Complete Works of Wilkie Collins (2239 page)

His new story was now beginning largely to share attention with his
Pickwick Papers
, and it was delightful to see how real all its people became to him. What I had most, indeed, to notice in him, at the very outset of his career, was his indifference to any praise of his performances on the merely literary side, compared with the higher recognition of them as bits of actual life, with the meaning and purpose on their part, and the responsibility on his, of realities rather than creatures of fancy. The exception that might be drawn from
Pickwick
is rather in seeming than substance. A first book has its immunities, and the distinction of this from the rest of the writings appears in what has been said of its origin. The plan of it was simply to amuse. It was to string together whimsical sketches of the pencil by entertaining sketches of the pen; and, at its beginning, where or how it was to end was as little known to himself as to any of its readers. But genius is a master as well as a servant, and when the laughter and fun were at their highest something graver made its appearance. He had to defend himself for this; and he said that, though the mere oddity of a new acquaintance was apt to impress one at first, the more serious qualities were discovered when we became friends with the man. In other words he might have said that the change was become necessary for his own satisfaction. The book itself, in teaching him what his power was, had made him more conscious of what would be expected from its use; and this never afterwards quitted him. In what he was to do hereafter, as in all he was doing now, with
Pickwick
still to finish and
Oliver
only beginning, it constantly attended him. Nor could it well be otherwise, with all those fanciful creations so real, to a nature in itself so practical and earnest; and in this spirit I had well understood the letter accompanying what had been published of
Oliver
since its commencement the preceding February, which reached me the day after I visited him. Something to the effect of what has just been said, I had remarked publicly of the portion of the story sent to me; and his instant warm-hearted acknowledgment, of which I permit myself to quote a line or two, showed me in what perfect agreement we were: “How can I thank you? Can I do better than by saying that the sense of poor Oliver’s reality, which I know you have had from the first, has been the highest of all praise to me? None that has been lavished upon me have I felt half so much as that appreciation of my intent and meaning. You know I have ever done so, for it was your feeling for me and mine for you that first brought us together, and I hope will keep us so till death do us part. Your notices make me grateful, but very proud: so have a care of them.”

There was nothing written by him after this date which I did not see before the world did, either in manuscript or proofs; and in connection with the latter I shortly began to give him the help which he publicly mentioned twenty years later in dedicating his collected writings to me. One of his letters reminds me when these corrections began, and they were continued very nearly to the last. They lightened for him a labour of which he had more than enough imposed upon him at this time by others, and they were never anything but an enjoyment to me. “I have,” he wrote, “so many sheets of the
Miscellany
to correct before I can begin
Oliver
, that I fear I shall not be able to leave home this morning. I therefore send your revise of the
Pickwick
by Fred, who is on his way with it to the printers. You will see that my alterations are very slight, but I think for the better.” This was the fourteenth number of the
Pickwick Papers
. Fred was his next younger brother, who lived with him at the time.

(Collected data)
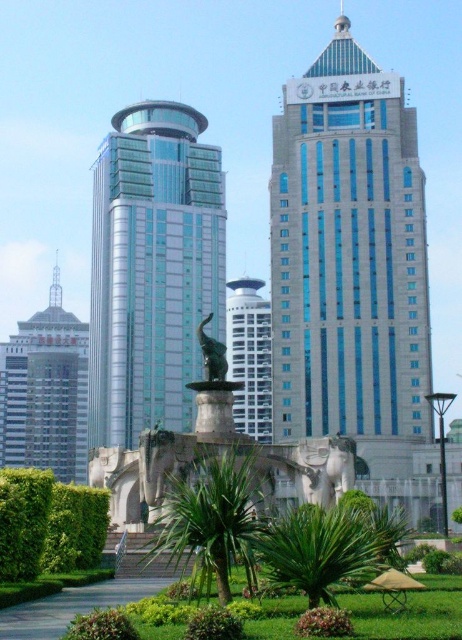
Question: Can you confirm if green leafy hedge at lower left is positioned below white glossy tower at center?

Choices:
 (A) no
 (B) yes

Answer: (B)

Question: Can you confirm if green glass building at center is positioned above matte silver tower at left?

Choices:
 (A) yes
 (B) no

Answer: (A)

Question: Which point is farther to the camera?

Choices:
 (A) (339, 301)
 (B) (208, 364)

Answer: (A)

Question: Which object is positioned farthest from the matte silver tower at left?

Choices:
 (A) bronze statue at center
 (B) green glass building at center

Answer: (A)

Question: Is green glass building at center bigger than green leafy hedge at lower left?

Choices:
 (A) no
 (B) yes

Answer: (B)

Question: Considering the real-world distances, which object is farthest from the white glossy tower at center?

Choices:
 (A) light gray glass skyscraper at center
 (B) bronze statue at center

Answer: (B)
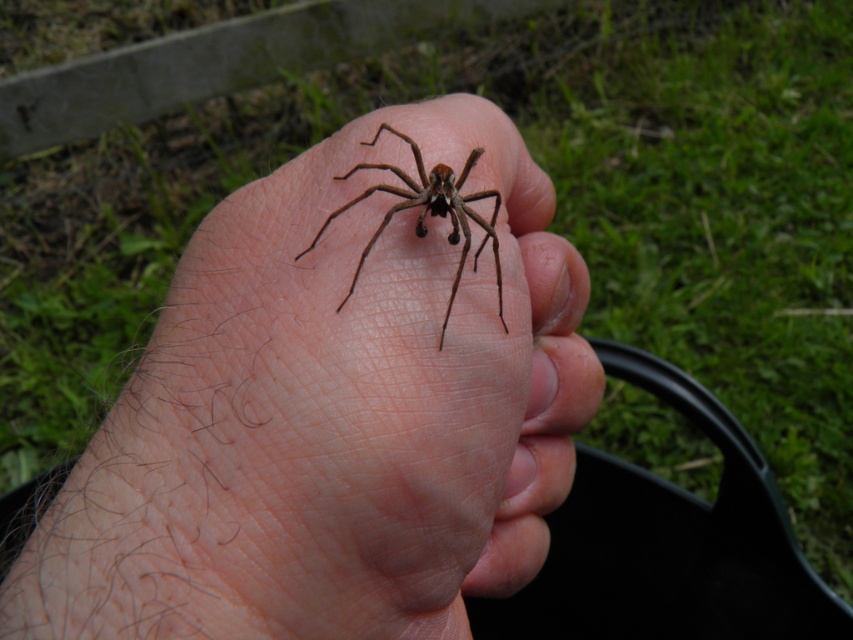
Between brown hairy spider at center and brown fuzzy spider at center, which one has less height?

Standing shorter between the two is brown fuzzy spider at center.

Does brown hairy spider at center have a lesser height compared to brown fuzzy spider at center?

No.

Who is more distant from viewer, (187, 560) or (450, 304)?

Point (450, 304)

Locate an element on the screen. This screenshot has height=640, width=853. brown hairy spider at center is located at coordinates (329, 413).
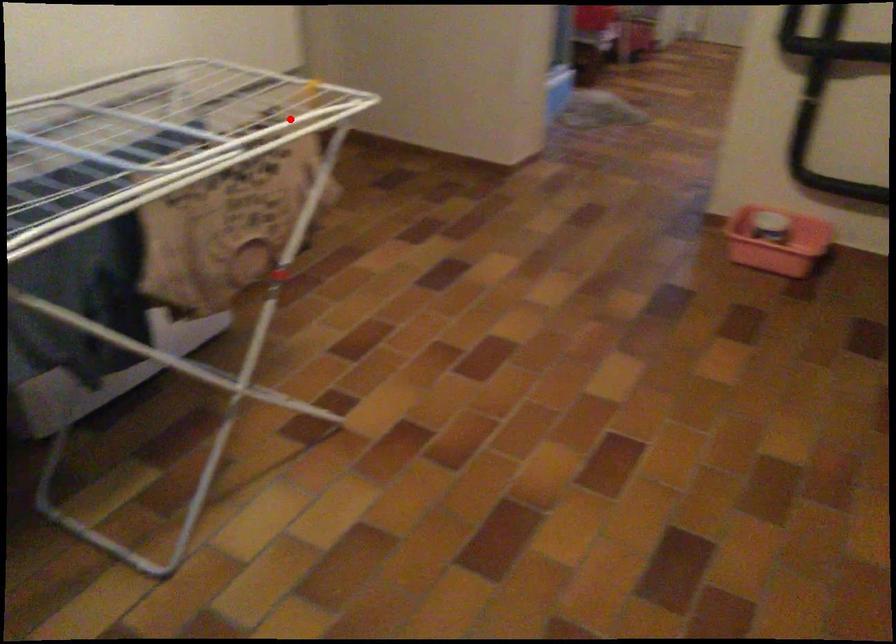
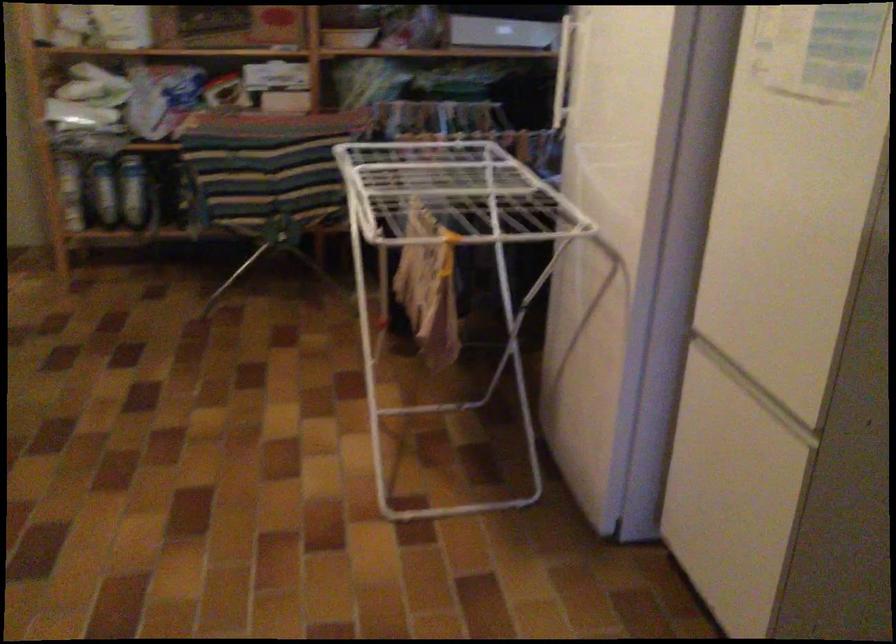
Where in the second image is the point corresponding to the highlighted location from the first image?

(450, 258)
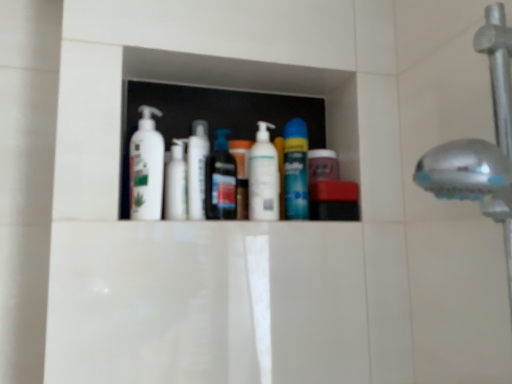
Question: In terms of height, does white matte lotion at center, positioned as the first cleaning product in left-to-right order, look taller or shorter compared to white glossy pump bottle at center, the first toiletry from the right?

Choices:
 (A) tall
 (B) short

Answer: (A)

Question: From the image's perspective, is white matte lotion at center, positioned as the first cleaning product in left-to-right order, positioned above or below white glossy pump bottle at center, the first toiletry from the right?

Choices:
 (A) below
 (B) above

Answer: (B)

Question: Which object is the farthest from the white glossy pump bottle at center, the 1th cleaning product in the right-to-left sequence?

Choices:
 (A) translucent plastic mouthwash at center, the second mouthwash positioned from the right
 (B) white glossy lotion at center, placed as the third toiletry when sorted from right to left
 (C) white matte lotion at center, the second cleaning product positioned from the right
 (D) white glossy pump bottle at center, the first toiletry from the right
 (E) white glossy lotion at center, placed as the second toiletry when sorted from left to right

Answer: (C)

Question: Estimate the real-world distances between objects in this image. Which object is farther from the translucent plastic mouthwash at center, placed as the 1th mouthwash when sorted from left to right?

Choices:
 (A) white glossy pump bottle at center, the 1th cleaning product in the right-to-left sequence
 (B) white matte lotion at center, the second cleaning product positioned from the right
 (C) blue glossy can at center, which is the 1th mouthwash in right-to-left order
 (D) white glossy pump bottle at center, the first toiletry from the right
 (E) white glossy lotion at center, acting as the 2th toiletry starting from the right

Answer: (C)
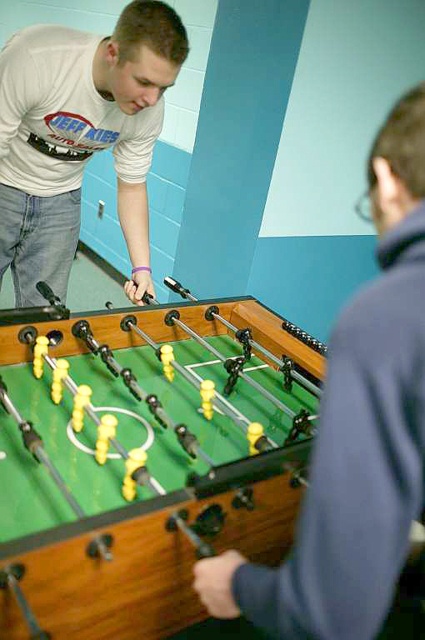
Question: Which of the following is the closest to the observer?

Choices:
 (A) (2, 230)
 (B) (274, 548)

Answer: (B)

Question: Is green wooden foosball table at center below matte green foosball table at center?

Choices:
 (A) no
 (B) yes

Answer: (A)

Question: Which of the following is the closest to the observer?

Choices:
 (A) (82, 157)
 (B) (206, 604)

Answer: (B)

Question: Can you confirm if matte green foosball table at center is bigger than matte white t-shirt at upper left?

Choices:
 (A) no
 (B) yes

Answer: (A)

Question: Which object is positioned closest to the matte white t-shirt at upper left?

Choices:
 (A) green wooden foosball table at center
 (B) matte green foosball table at center

Answer: (A)

Question: Observing the image, what is the correct spatial positioning of matte green foosball table at center in reference to matte white t-shirt at upper left?

Choices:
 (A) left
 (B) right

Answer: (B)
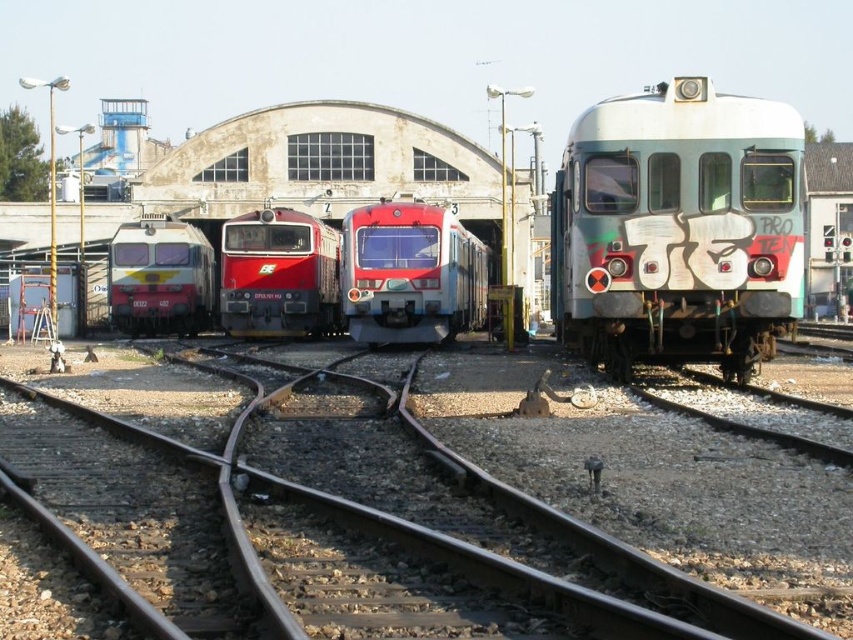
You are a maintenance worker needing to inspect both the smooth red train at center and the matte red train at center. Given that your inspection tool has a maximum reach of 4 meters, can you inspect both trains without moving closer?

The smooth red train at center and the matte red train at center are 4.15 meters apart from each other, so the tool with a maximum reach of 4 meters cannot cover the distance between them. You will need to move closer to inspect both trains.

You are a railway worker standing at the junction. You need to move the white matte train at center and the smooth red train at center to separate tracks. Which direction should you move each train to ensure they are on tracks that don not intersect?

Move the white matte train at center to the right and the smooth red train at center to the left. Since the white matte train at center is already to the right of the smooth red train at center, moving them in opposite directions will place them on non intersecting tracks.

You are a railway inspector checking the space between the metal at center and the matte red train at center. Which object takes up more space in the scene?

The matte red train at center occupies more space than the metal at center, as the metal at center occupies less space than matte red train at center.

OBJECTIVES:
- 1) In the passage on the Pickwick Papers, which number of that work was the revise that Fred took to the printers?
- 2) Please lay out the rows as a numbered list, with blank lines left out, from the line with "You are a railway inspector" up to and including the last line of the rows.
These rows are unrelated to the passage.

EXPECTED ANSWERS:
- 1) The fourteenth number.

- 2)
1. You are a railway inspector checking the space between the metal at center and the matte red train at center. Which object takes up more space in the scene?
2. The matte red train at center occupies more space than the metal at center, as the metal at center occupies less space than matte red train at center.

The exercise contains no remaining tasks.